My journey began when I opened a dented and broken VCR player, those black and silver rectangular boxes that take VHS tapes. Which, If you’re anything like my family, you probably have a collection of old Disney movies on. I found that it was crowded with little parts called resistors, diodes, capacitors, transistors, stuff that I learned from reading The Art of Electronics and watching youtubers, similar to AddOhms, for hours. I scouted out an orange disk capacitor first, squinting at the faded print on each until I found one with 103. The instructions for these pieces were the schematics I had scribbled onto notebook paper, studying the images of radio transmitters others had posted on Reddit. It was a network of graphite lines and arrows, the 103 capacitor being two that ran perpendicular, showing how to control the flow of electricity. Now I just need a soldering iron.
“Ricky, do you still have that iron you used to fix the car’s wires?” I asked my brother eagerly, expecting him to pull out a pen sized one like I had seen in the videos and books.
“Yeah, there's one in a black case in the garage,” he said, proceeding to show me the way before pulling out a dusty soldering gun with Wall Lenk stamped on the side and a coil of solder.
My hands struggled to wrap around the grip as I ran it back to my room, dragging its cord on the hardwood. I plugged the gun in and was sprinkled with scorching metal beads when I tried to heat up a strand of solder. That wasn’t going to stop me. I leaned in to that VCR, touching the metal legs of the parts I needed and plucking them out. My hands shook and my back was strained when I finished. The transmitter fit in my palm, with a 9v Duracell and a shiny copper coil sticking out of it.

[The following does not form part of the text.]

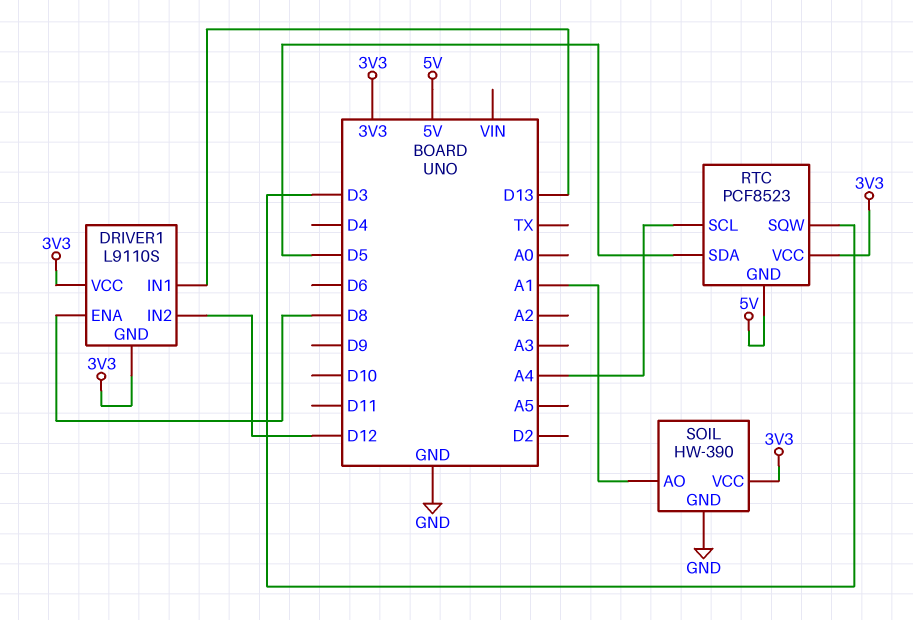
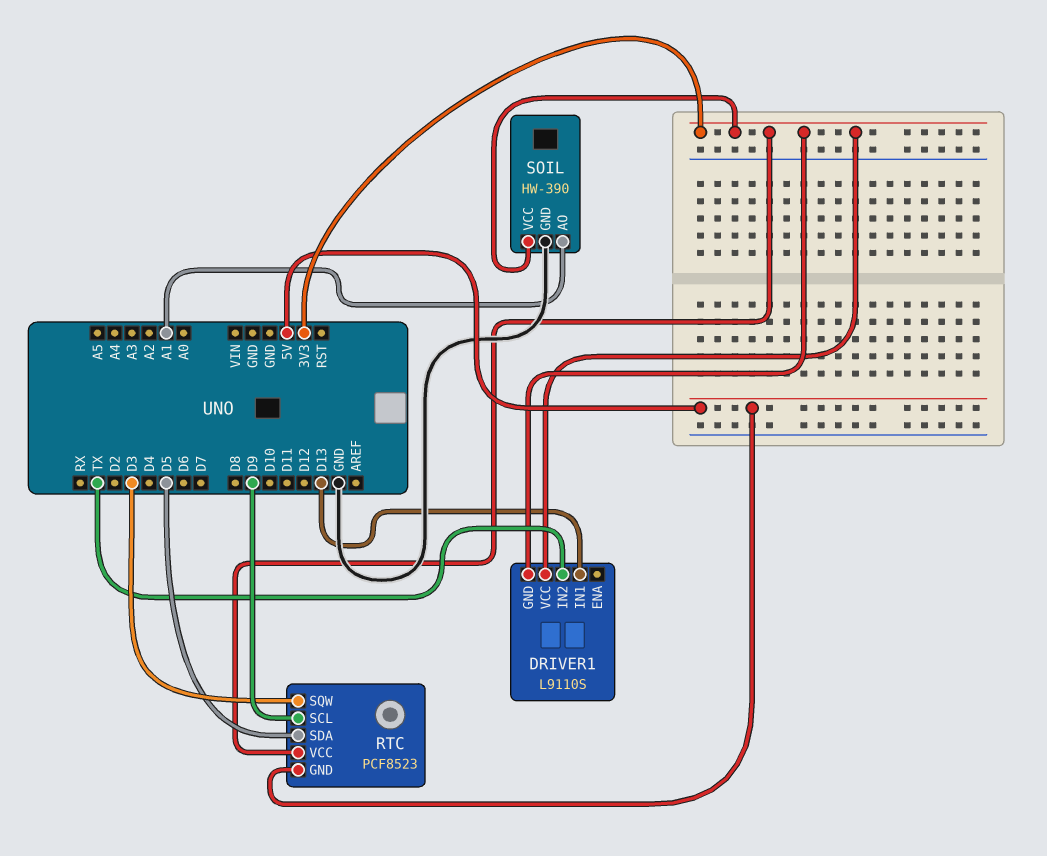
DRIVER1 pin ENA: D8 -> none
DRIVER1 pin IN2: D12 -> TX
RTC pin SCL: A4 -> D9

I plugged my phone in and played some Radiohead for the occasion, scrolling my brothers handheld Sony radio back and forth on FM until it came through.
“Come listen to this!” I yelled from the desk in my room.
He glanced at my creation and left, along with my other brothers. I stayed with a smile plastered on, until I picked it up and snapped the battery’s cord. I went straight to soldering it back on.
Never before have I been so intrigued by an activity in my leisure time, researching and teaching myself for the enjoyment. I feel as though I realized how I learn things best in my pursuit of tinkering with electronics, finding the autodidact in me. No matter the circumstance, whether it be responsibilities at home or the demands of high school academics, I hold true to my interest and continue to do so. Just because I can’t spend my whole day figuring out how to program an integrated circuit like I could during the summer, doesn’t mean I can just drop what I have put so much time into.
I’ve learned that you have to take something apart before you can understand it, whether it be the lessons at school or a broken VCR player. I want to start new projects. I want to acquire new tools. I want to keep teaching myself how the things around me work.